While the battlebusses have cruised the lanes and A roads of Britain, and as the placards have been waved, the insults thrown and the Labour Party electoral Henge carved, something unusual has been afoot in the global economy. While we were busy looking the other way, global markets have gone alarmingly awry. In the last two weeks $2 trillion has been wiped off their value.
Global stock markets have slumped since hitting a high point last month. Bond markets, which allow companies and governments to borrow, have slumped sharply across the world. In an email to Prospect, Jim O’Neill, the former head of Goldman Sachs Asset management called this an “incredible move,” noting especially the sharp drop in the price of German government debt. This has been sold off in huge volumes, and the price has fallen sharply. In consequence, the “yield”—the interest payment due to the holder of the debt—has risen. Government debt around the world is also being sold off. Globally, the cost of borrowing is starting to rise.

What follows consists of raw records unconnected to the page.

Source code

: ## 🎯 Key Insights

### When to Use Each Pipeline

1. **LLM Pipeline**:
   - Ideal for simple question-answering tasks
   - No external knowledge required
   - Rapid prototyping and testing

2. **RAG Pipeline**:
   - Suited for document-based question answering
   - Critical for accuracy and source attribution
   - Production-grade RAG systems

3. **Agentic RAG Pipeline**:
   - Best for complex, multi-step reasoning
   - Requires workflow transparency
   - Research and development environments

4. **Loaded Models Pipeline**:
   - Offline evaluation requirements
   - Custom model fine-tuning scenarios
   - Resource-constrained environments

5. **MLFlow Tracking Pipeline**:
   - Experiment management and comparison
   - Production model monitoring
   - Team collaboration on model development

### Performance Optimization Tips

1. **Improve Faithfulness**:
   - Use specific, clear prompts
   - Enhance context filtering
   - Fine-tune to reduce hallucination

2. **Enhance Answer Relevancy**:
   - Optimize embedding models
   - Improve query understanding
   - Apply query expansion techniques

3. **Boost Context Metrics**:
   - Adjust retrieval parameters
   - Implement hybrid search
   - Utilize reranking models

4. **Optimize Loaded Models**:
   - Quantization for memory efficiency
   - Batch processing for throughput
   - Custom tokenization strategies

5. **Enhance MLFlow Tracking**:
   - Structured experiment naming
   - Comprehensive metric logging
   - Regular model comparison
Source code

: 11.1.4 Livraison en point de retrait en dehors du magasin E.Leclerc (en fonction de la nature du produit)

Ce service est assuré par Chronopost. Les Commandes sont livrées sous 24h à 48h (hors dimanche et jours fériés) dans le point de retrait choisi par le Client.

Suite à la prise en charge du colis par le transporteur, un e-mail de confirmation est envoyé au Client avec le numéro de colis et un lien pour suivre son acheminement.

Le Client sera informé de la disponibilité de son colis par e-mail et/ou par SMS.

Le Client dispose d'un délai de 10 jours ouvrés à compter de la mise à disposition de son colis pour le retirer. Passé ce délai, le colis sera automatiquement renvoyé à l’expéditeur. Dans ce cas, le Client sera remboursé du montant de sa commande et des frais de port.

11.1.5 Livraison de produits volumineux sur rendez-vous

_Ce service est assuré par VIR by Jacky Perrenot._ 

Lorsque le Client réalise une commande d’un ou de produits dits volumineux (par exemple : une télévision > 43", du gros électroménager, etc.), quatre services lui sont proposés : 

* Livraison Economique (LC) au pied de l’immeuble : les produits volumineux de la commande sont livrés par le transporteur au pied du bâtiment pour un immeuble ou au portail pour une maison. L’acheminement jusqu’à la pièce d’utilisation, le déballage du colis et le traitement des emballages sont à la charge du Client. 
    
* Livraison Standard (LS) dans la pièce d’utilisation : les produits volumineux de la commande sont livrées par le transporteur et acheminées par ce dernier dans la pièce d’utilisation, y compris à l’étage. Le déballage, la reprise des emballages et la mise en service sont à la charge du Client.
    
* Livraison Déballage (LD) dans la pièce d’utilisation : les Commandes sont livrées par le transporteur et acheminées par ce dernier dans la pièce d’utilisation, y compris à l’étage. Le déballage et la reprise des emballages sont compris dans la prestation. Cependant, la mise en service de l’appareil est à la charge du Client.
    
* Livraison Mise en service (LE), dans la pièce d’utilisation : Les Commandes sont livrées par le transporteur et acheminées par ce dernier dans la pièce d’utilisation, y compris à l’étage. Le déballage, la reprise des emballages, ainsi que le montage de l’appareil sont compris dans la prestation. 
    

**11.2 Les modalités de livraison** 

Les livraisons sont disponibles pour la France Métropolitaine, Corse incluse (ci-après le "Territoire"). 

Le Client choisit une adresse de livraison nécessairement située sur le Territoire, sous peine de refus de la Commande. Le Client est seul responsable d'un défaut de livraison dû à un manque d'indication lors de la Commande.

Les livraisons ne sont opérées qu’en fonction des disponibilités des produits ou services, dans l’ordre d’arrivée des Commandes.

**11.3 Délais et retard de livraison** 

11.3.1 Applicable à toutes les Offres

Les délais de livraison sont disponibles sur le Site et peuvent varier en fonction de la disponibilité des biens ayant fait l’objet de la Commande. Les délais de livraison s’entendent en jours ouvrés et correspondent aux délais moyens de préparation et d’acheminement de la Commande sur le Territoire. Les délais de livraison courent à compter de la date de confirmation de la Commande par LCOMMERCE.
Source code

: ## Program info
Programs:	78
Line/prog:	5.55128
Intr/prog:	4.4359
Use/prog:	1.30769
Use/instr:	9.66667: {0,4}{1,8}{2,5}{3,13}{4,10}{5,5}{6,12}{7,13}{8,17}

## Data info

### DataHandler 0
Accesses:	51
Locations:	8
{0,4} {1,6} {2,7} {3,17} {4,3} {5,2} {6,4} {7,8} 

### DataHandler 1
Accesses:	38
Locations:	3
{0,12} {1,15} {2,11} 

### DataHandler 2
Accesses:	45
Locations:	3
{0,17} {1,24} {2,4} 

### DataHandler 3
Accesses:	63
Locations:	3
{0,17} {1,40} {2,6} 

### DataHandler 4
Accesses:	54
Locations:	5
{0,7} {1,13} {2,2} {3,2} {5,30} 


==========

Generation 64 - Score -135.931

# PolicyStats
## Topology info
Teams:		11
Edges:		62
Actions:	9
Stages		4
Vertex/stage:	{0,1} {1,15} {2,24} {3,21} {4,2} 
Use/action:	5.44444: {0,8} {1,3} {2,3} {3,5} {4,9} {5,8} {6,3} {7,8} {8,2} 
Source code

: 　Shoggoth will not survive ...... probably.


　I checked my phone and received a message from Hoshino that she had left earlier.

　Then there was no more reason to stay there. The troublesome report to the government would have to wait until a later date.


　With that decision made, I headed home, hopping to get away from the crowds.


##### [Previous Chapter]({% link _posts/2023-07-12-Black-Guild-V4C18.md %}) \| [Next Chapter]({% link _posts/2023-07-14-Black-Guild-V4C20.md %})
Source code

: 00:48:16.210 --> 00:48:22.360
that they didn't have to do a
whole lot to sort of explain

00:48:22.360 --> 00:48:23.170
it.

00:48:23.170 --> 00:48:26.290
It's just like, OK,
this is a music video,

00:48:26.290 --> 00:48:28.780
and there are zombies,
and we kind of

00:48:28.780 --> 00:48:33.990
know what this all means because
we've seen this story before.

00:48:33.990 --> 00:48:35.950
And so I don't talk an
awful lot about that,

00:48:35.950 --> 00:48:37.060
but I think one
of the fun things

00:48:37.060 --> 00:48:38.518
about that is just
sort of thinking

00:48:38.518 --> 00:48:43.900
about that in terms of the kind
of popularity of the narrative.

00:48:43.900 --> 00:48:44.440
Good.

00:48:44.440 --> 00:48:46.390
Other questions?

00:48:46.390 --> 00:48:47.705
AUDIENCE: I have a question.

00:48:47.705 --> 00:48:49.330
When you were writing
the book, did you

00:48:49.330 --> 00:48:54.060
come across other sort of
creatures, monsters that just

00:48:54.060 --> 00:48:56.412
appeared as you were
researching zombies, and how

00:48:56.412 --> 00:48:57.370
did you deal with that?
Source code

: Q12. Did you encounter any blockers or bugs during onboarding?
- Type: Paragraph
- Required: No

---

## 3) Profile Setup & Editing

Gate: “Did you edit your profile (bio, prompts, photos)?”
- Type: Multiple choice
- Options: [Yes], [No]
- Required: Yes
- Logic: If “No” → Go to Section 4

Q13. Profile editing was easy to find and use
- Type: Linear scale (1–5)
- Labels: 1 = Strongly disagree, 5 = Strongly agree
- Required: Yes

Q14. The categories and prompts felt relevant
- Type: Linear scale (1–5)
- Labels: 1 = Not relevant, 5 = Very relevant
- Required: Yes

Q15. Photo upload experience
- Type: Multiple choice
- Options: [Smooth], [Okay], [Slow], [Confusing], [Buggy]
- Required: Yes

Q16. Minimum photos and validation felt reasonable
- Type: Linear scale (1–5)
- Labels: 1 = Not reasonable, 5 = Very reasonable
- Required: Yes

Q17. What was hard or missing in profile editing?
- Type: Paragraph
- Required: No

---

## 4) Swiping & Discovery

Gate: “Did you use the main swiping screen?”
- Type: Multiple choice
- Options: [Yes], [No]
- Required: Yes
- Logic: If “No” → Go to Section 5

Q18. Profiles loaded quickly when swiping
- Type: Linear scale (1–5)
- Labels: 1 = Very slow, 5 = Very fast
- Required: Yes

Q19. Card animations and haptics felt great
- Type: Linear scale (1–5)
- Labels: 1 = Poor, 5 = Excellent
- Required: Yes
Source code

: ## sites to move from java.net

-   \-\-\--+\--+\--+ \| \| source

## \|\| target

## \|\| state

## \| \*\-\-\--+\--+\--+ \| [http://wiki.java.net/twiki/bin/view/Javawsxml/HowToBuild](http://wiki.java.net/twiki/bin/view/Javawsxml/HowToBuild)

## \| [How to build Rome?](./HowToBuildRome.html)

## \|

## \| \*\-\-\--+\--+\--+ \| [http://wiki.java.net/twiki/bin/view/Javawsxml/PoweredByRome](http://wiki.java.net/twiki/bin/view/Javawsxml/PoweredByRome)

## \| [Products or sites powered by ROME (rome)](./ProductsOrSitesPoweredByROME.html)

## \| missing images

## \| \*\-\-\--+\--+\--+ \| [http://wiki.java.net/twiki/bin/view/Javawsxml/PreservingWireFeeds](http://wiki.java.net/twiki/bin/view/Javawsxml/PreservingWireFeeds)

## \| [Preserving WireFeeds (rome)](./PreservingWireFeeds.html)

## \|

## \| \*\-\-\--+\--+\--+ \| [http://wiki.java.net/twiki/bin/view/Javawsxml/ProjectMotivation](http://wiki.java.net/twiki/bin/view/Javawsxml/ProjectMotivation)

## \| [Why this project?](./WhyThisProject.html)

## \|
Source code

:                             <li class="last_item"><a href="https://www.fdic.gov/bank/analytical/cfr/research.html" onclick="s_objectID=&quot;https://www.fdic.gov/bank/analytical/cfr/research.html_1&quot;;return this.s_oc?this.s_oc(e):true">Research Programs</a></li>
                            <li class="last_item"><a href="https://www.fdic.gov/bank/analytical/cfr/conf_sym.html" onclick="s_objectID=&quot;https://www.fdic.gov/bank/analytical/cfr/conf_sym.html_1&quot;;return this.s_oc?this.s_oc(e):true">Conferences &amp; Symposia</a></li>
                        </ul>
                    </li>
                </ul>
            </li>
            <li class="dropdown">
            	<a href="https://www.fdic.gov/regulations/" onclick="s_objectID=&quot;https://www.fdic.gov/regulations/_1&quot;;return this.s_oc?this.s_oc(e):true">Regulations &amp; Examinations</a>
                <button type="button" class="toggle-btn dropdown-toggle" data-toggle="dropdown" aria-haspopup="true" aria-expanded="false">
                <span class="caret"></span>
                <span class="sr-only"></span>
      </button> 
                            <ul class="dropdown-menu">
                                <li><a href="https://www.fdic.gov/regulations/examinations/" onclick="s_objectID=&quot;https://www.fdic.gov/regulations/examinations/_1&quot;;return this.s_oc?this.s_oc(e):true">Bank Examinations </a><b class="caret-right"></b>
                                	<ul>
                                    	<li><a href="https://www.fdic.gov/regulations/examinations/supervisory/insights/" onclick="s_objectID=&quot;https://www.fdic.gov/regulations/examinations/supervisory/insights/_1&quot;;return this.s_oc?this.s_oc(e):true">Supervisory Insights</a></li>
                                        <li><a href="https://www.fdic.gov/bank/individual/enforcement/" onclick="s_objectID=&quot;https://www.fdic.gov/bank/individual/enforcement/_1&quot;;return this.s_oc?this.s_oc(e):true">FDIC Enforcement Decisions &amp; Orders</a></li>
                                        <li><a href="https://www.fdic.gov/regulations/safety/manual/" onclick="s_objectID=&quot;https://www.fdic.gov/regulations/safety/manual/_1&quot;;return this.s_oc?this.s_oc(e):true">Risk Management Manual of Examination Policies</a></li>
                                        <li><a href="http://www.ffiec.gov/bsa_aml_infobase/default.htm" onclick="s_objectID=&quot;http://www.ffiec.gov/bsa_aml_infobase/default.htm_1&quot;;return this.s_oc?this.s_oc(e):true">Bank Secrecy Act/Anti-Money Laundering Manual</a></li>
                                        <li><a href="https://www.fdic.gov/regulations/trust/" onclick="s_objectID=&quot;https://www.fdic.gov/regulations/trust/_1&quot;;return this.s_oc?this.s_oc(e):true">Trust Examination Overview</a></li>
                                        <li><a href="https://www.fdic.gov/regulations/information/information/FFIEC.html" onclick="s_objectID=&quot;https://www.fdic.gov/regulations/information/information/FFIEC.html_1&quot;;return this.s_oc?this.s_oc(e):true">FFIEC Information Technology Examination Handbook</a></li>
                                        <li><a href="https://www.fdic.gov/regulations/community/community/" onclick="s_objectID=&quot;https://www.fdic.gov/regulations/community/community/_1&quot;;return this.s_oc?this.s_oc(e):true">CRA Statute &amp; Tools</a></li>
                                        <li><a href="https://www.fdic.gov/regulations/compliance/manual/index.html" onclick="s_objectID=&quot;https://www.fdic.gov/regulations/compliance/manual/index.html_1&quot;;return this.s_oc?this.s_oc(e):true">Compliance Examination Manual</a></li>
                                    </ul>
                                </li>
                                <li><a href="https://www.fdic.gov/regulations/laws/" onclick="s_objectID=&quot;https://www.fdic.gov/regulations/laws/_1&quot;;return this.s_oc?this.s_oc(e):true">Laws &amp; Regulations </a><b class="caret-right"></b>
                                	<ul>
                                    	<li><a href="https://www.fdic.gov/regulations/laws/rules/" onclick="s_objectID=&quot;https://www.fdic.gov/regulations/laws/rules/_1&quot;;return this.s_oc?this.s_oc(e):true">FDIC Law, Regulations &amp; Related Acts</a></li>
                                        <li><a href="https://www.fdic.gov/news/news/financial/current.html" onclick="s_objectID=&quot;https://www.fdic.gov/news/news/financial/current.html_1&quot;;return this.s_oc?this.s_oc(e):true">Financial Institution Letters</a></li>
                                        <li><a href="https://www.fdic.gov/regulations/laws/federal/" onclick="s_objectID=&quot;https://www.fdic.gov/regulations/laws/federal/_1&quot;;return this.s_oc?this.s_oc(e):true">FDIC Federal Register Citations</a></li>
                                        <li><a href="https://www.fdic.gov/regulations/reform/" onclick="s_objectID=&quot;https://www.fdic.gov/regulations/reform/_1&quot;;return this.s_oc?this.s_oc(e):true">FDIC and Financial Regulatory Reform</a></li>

As Barry Eichengreen, professor of economics at Berkeley told me in an email, “bond yields can’t keep falling forever.” “At some point they will surely head back up.”
Unusual economic policies by the UK and US governments among others have caused huge amounts of money to pour into global markets. But now that Quantitative Easing programmes, where governments create new money, are being reduced on both sides of the Atlantic, this is decreasing the amount of money in financial markets. The result, as Eichengreen notes, is that “liquidity is limited.”
George Magnus, chief economic adviser to UBS and regular writer for Prospect, says that: “There's no question though that our encouragement of both asset price inflation and tighter regulation over banks is giving us a foretaste of the illiquidity in markets.”
A further danger he says, concerns interest rates. “If and when the US and UK do raise rates, we'd advised to take cover.” Janet Yellen, the Chairwoman of the Federal Reserve which sets interest rates for the US, said on Wednesday this week that, in her opinion, “long-term interest rates are at very low levels,” adding that she accepted the possibility of a “sharp jump” in long term interest rates.
The picture is a worrying one. There is a diminishing level of liquidity in global markets, and tighter credit conditions mean that borrowing costs are likely to start rising. Economists who gave comment for this piece were quick to say that this was not a credit slowdown comparable to that seen in 2007. But the implications of the slowdown are substantial. It suggests that the era of cheap money, which helped return the global economy to health after the global financial crisis, may soon be coming to an end. It also suggests that Britain’s next government will have to contend with economic circumstances less favourable than those of the last five years.
In the coming days, we will learn the winner of today’s election. In the coming years, will victory come to be seen as a poisoned chalice?